::: Input material :::

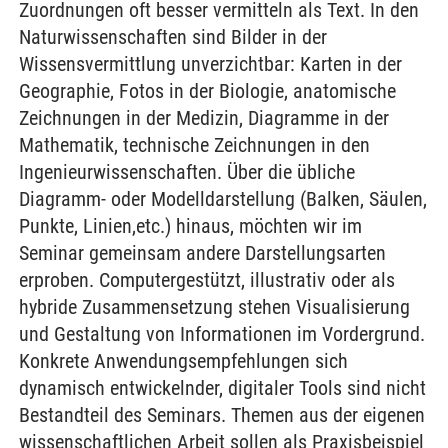
Zuordnungen oft besser vermitteln als Text. In den
Naturwissenschaften sind Bilder in der
Wissensvermittlung unverzichtbar: Karten in der
Geographie, Fotos in der Biologie, anatomische
Zeichnungen in der Medizin, Diagramme in der
Mathematik, technische Zeichnungen in den
Ingenieurwissenschaften. Über die übliche
Diagramm- oder Modelldarstellung (Balken, Säulen,
Punkte, Linien,etc.) hinaus, möchten wir im
Seminar gemeinsam andere Darstellungsarten
erproben. Computergestützt, illustrativ oder als
hybride Zusammensetzung stehen Visualisierung
und Gestaltung von Informationen im Vordergrund.
Konkrete Anwendungsempfehlungen sich
dynamisch entwickelnder, digitaler Tools sind nicht
Bestandteil des Seminars. Themen aus der eigenen
wissenschaftlichen Arbeit sollen als Praxisbeispiel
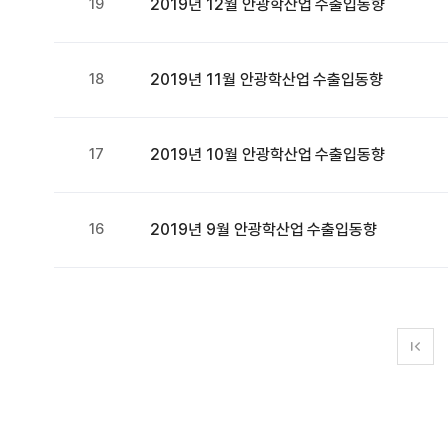
19
2019년 12월 안광학산업 수출입동향
18
2019년 11월 안광학산업 수출입동향
17
2019년 10월 안광학산업 수출입동향
16
2019년 9월 안광학산업 수출입동향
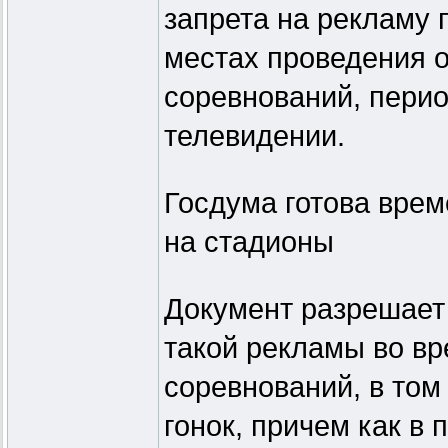
запрета на рекламу п
местах проведения 
соревнований, перио
телевидении.
Госдума готова врем
на стадионы
Документ разрешает
такой рекламы во в
соревнований, в том 
гонок, причем как в 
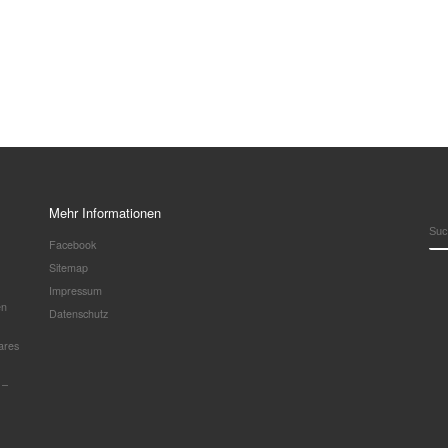
Mehr Informationen
SU
Facebook
Sitemap
Impressum
en
Datenschutz
ares
 –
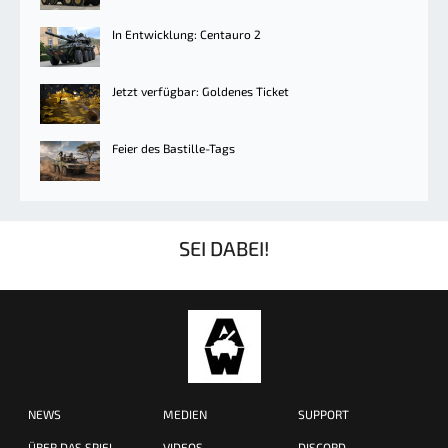
In Entwicklung: Centauro 2
Jetzt verfügbar: Goldenes Ticket
Feier des Bastille-Tags
SEI DABEI!
NEWS
MEDIEN
SUPPORT
ÜBER DAS SPIEL
VIDEOS
DISCORD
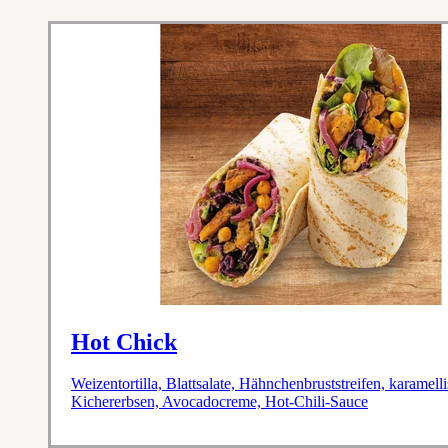
Hot Chick
Weizentortilla, Blattsalate, Hähnchenbruststreifen, karamel
Kichererbsen, Avocadocreme, Hot-Chili-Sauce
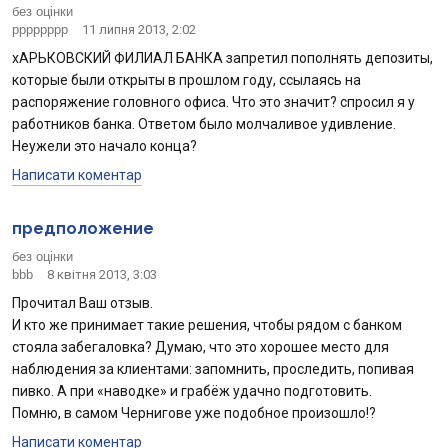
без оцінки
pppppppp
11 липня 2013, 2:02
хАРЬКОВСКИЙ ФИЛИАЛ БАНКА запретил пополнять депозиты,
которые были открыты в прошлом году, ссылаясь на
распоряжение головного офиса. Что это значит? спросил я у
работников банка. Ответом было молчаливое удивление.
Неужели это начало конца?
Написати коментар
предположение
без оцінки
bbb
8 квітня 2013, 3:03
Прочитал Ваш отзыв.
И кто же принимает такие решения, чтобы рядом с банком
стояла забегаловка? Думаю, что это хорошее место для
наблюдения за клиентами: запомнить, проследить, попивая
пивко. А при «наводке» и грабёж удачно подготовить.
Помню, в самом Чернигове уже подобное произошло!?
Написати коментар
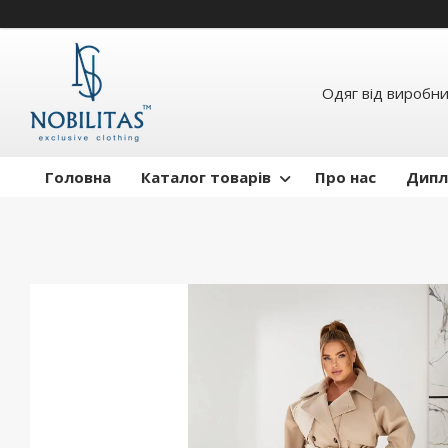
Одяг від виробн
Головна
Каталог товарів
Про нас
Дипл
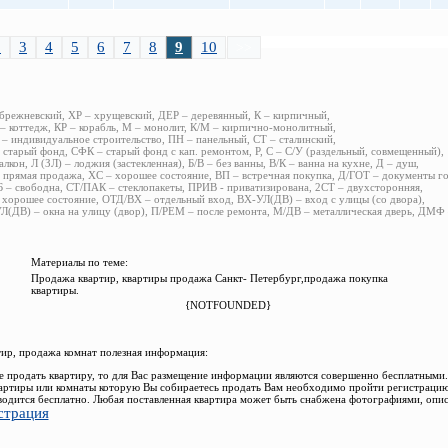
2
3
4
5
6
7
8
9
10
>>
 брежневский, ХР – хрущевский, ДЕР – деревянный, К – кирпичный,
– коттедж, КР – корабль, М – монолит, К/М – кирпично-монолитный,
– индивидуальное строительство, ПН – панельный, СТ – сталинский,
 старый фонд, СФК – старый фонд с кап. ремонтом, Р, С – С/У (раздельный, совмещенный),
алкон, Л (ЗЛ) – лоджия (застекленная), Б/В – без ванны, В/К – ванна на кухне, Д – душ,
 прямая продажа, ХС – хорошее состояние, ВП – встречная покупка, Д/ГОТ – документы г
 – свободна, СТ/ПАК – стеклопакеты, ПРИВ - приватизирована, 2СТ – двухсторонняя,
 хорошее состояние, ОТД/ВХ – отдельный вход, ВХ-УЛ(ДВ) – вход с улицы (со двора),
Л(ДВ) – окна на улицу (двор), П/РЕМ – после ремонта, М/ДВ – металлическая дверь, ДМФ
Материалы по теме:
Продажа квартир, квартиры продажа Санкт- Петербург,продажа покупка
квартиры.
{NOTFOUNDED}
ир, продажа комнат полезная информация:
е продать квартиру, то для Вас размещение информации являются совершенно бесплатными.
артиры или комнаты которую Вы собираетесь продать Вам необходимо пройти регистрацию
водится бесплатно. Любая поставленная квартира может быть снабжена фотографиями, опи
страция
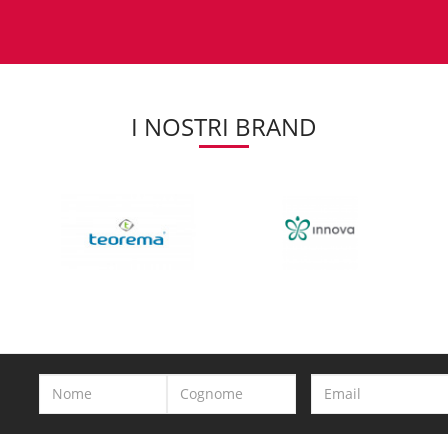
I NOSTRI BRAND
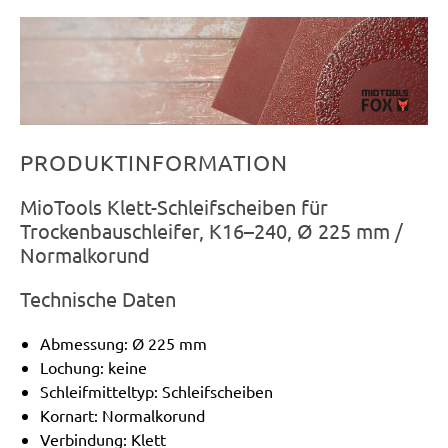
PRODUKTINFORMATION
MioTools Klett-Schleifscheiben für
Trockenbauschleifer, K16–240, Ø 225 mm /
Normalkorund
Technische Daten
Abmessung: Ø 225 mm
Lochung: keine
Schleifmitteltyp: Schleifscheiben
Kornart: Normalkorund
Verbindung: Klett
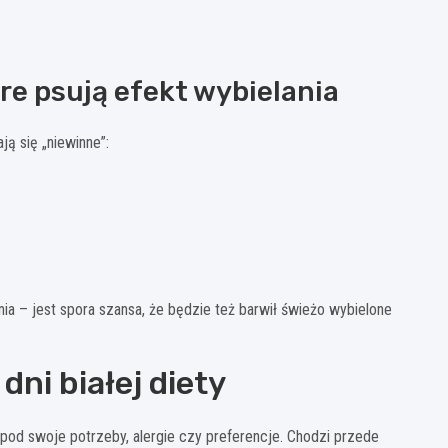
óre psują efekt wybielania
ą się „niewinne”:
rania – jest spora szansa, że będzie też barwił świeżo wybielone
dni białej diety
 pod swoje potrzeby, alergie czy preferencje. Chodzi przede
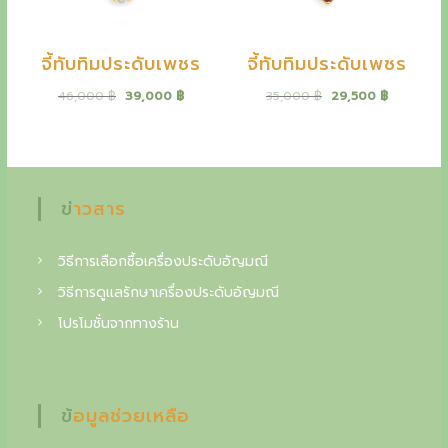
y
a
e
t
t
e
จี้ทับทิมประดับเพชร
จี้ทับทิมประดับเพชร
s
h
O
C
t
O
C
46,000
฿
39,000
฿
35,000
฿
29,500
฿
e
r
u
r
u
i
r
i
r
o
g
r
g
r
i
e
i
e
u
n
n
n
n
a
t
a
t
ข่าวสาร
t
l
p
l
p
s
p
r
p
r
r
i
r
i
วิธีการเลือกซื้อเครื่องประดับอัญมณี
t
i
c
i
c
วิธีการดูแลรักษาเครื่องประดับอัญมณี
c
e
c
e
a
e
i
e
i
โปรโมชั่นจากทางร้าน
w
s
w
s
n
a
:
a
:
s
3
s
2
d
:
9
:
9
4
,
3
,
i
ข้อมูลช่วยเหลือ
6
0
5
5
n
,
0
,
0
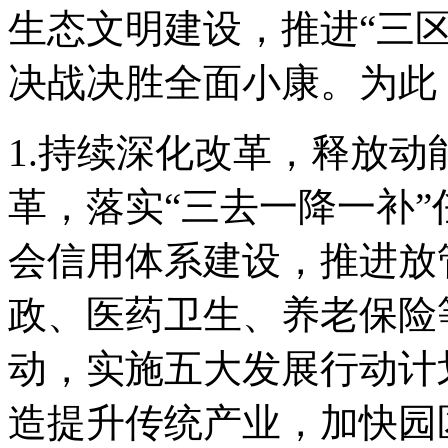
生态文明建设，推进“三
决战决胜全面小康。为此
1.持续深化改革，释放
革，落实“三去一降一补
会信用体系建设，推进放
政、医药卫生、养老保险
动，实施五大发展行动计
造提升传统产业，加快园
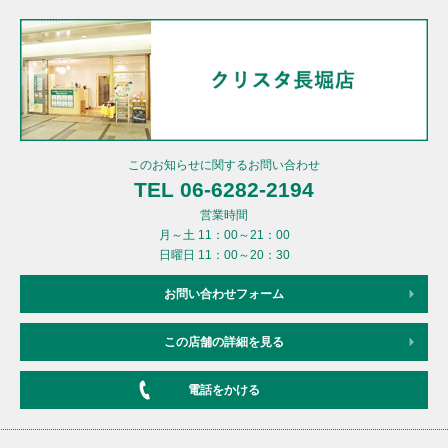
このお知らせに関するお問い合わせ
TEL 06-6282-2194
営業時間
月～土 11：00～21：00
日曜日 11：00～20：30
お問い合わせフォーム
この店舗の詳細を見る
電話をかける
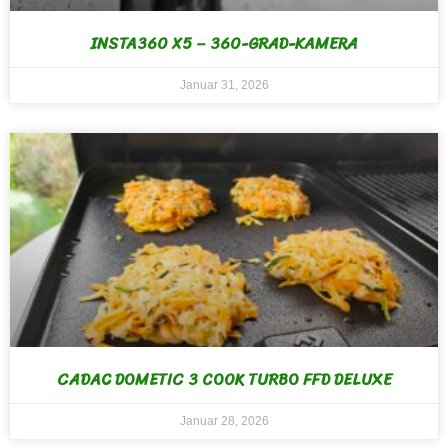
INSTA360 X5 – 360-GRAD-KAMERA
Januar 31, 2026
CADAC DOMETIC 3 COOK TURBO FFD DELUXE
Januar 28, 2026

:::

- _Job_: Please report every line of the data above that contains the word "хорошее". Uppercase and lowercase letters count as different.

- _Solution for this problem_:
стояла забегаловка? Думаю, что это хорошее место для
 прямая продажа, ХС – хорошее состояние, ВП – встречная покупка, Д/ГОТ – документы г
 хорошее состояние, ОТД/ВХ – отдельный вход, ВХ-УЛ(ДВ) – вход с улицы (со двора),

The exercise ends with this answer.